PASSAGE
▼▼▼

Can I Do Both Scrum and DevOps?

This is a question I hear a lot, people have heard of (or may follow) Scrum and often have read about DevOps. They want to know whether DevOps is a replacement for Scrum or if it’s something they should be doing as well. Others believe that Scrum and DevOps are incompatible, in this post I want to talk about what both of these are how (because spoilers – they can) they should be used together.

Terminology matters: Agile/Scrum vs CD/CI vs DevOps – Agitma

What Is Scrum?

Lets start with the obvious question, if we’re going to discuss how DevOps and Scrum interact we need to define what exactly what we mean.

Quoting from The Scrum Guide:

Scrum is a lightweight framework that helps people, teams and organizations generate value through adaptive solutions for complex problems.

The Scrum Guide

The Scrum Guide is an extremely concise and valuable guide to Scrum. If you haven’t read it I strongly recommend you do. However, for the purpose of this post I’m going to to highlight a few points.

Scrum employs an iterative, incremental approach to optimize predictability and to control risk.

An Increment is a concrete stepping stone toward the Product Goal. Each Increment is additive to all prior Increments and thoroughly verified, ensuring that all Increments work together. In order to provide value, the Increment must be usable.

The Definition of Done is a formal description of the state of the Increment when it meets the quality measures required for the product.

Various Sections of The Scrum Guide 2020

When many people think of Scrum they discuss the Scrum Events, these include Sprints, Retros, Planning Sessions, and Sprint Reviews. However, equal importance should be given to the underlying theory of empiricism and incremental nature.

▲▲▲

WORK TO COMPLETE
A - Return the part of the Scrum and DevOps article starting at "Terminology matters: Agile/Scrum" and ending at "for complex problems.".
B - In the Scrum and DevOps article, what is Scrum's iterative, incremental approach meant to do?
The lines after the Scrum and DevOps article aren't needed for anything here.

DATA PROVIDED
▼▼▼

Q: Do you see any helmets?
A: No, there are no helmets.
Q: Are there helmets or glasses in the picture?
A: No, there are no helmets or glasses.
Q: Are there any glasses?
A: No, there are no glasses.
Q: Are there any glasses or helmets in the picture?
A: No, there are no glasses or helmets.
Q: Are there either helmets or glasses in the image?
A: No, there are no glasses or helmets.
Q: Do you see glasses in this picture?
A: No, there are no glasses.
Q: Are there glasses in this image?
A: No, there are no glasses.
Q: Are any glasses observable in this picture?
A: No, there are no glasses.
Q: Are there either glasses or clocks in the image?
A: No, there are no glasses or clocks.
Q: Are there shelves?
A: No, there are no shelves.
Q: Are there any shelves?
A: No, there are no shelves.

▲▲▲
▼▼▼

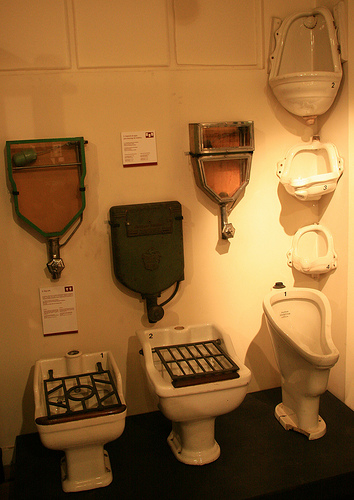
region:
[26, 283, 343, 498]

▲▲▲

PROBLEM SOLUTIONS
A -
Terminology matters: Agile/Scrum vs CD/CI vs DevOps – Agitma

What Is Scrum?

Lets start with the obvious question, if we’re going to discuss how DevOps and Scrum interact we need to define what exactly what we mean.

Quoting from The Scrum Guide:

Scrum is a lightweight framework that helps people, teams and organizations generate value through adaptive solutions for complex problems.

B - To optimize predictability and to control risk.